_ACTIVITY:_ Pull out each line of the records that contains the string "Store". Case counts.

_RECORDS FOR THE EXERCISE:_
※ ※ ※

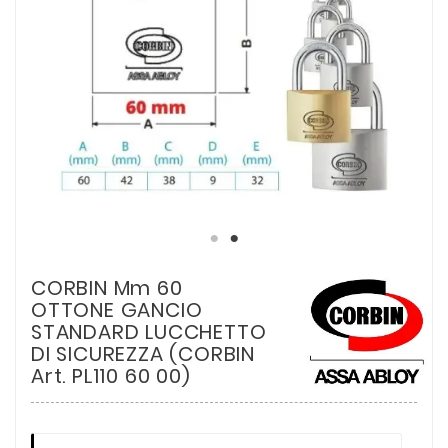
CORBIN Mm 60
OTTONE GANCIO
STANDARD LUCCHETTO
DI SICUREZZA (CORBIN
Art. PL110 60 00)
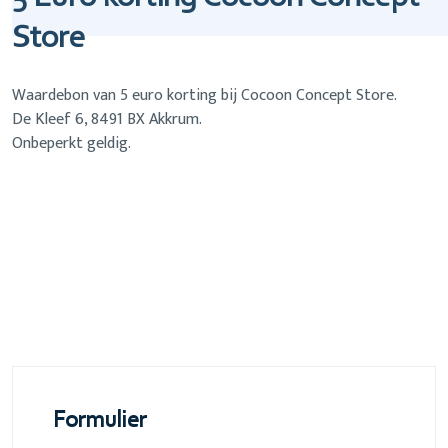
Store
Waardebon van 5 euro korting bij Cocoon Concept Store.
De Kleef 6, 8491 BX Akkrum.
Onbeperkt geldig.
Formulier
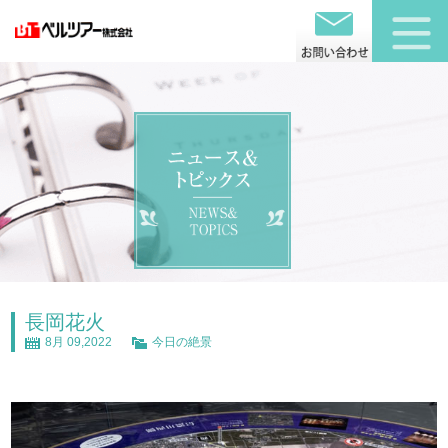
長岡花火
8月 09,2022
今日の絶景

※ ※ ※

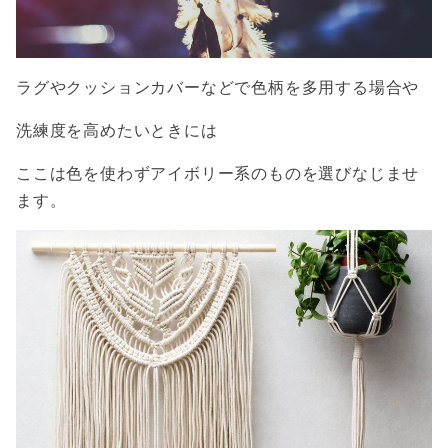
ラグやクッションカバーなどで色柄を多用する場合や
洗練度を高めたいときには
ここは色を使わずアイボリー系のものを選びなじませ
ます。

※ ※ ※

_RESPONSE:_
Store
Waardebon van 5 euro korting bij Cocoon Concept Store.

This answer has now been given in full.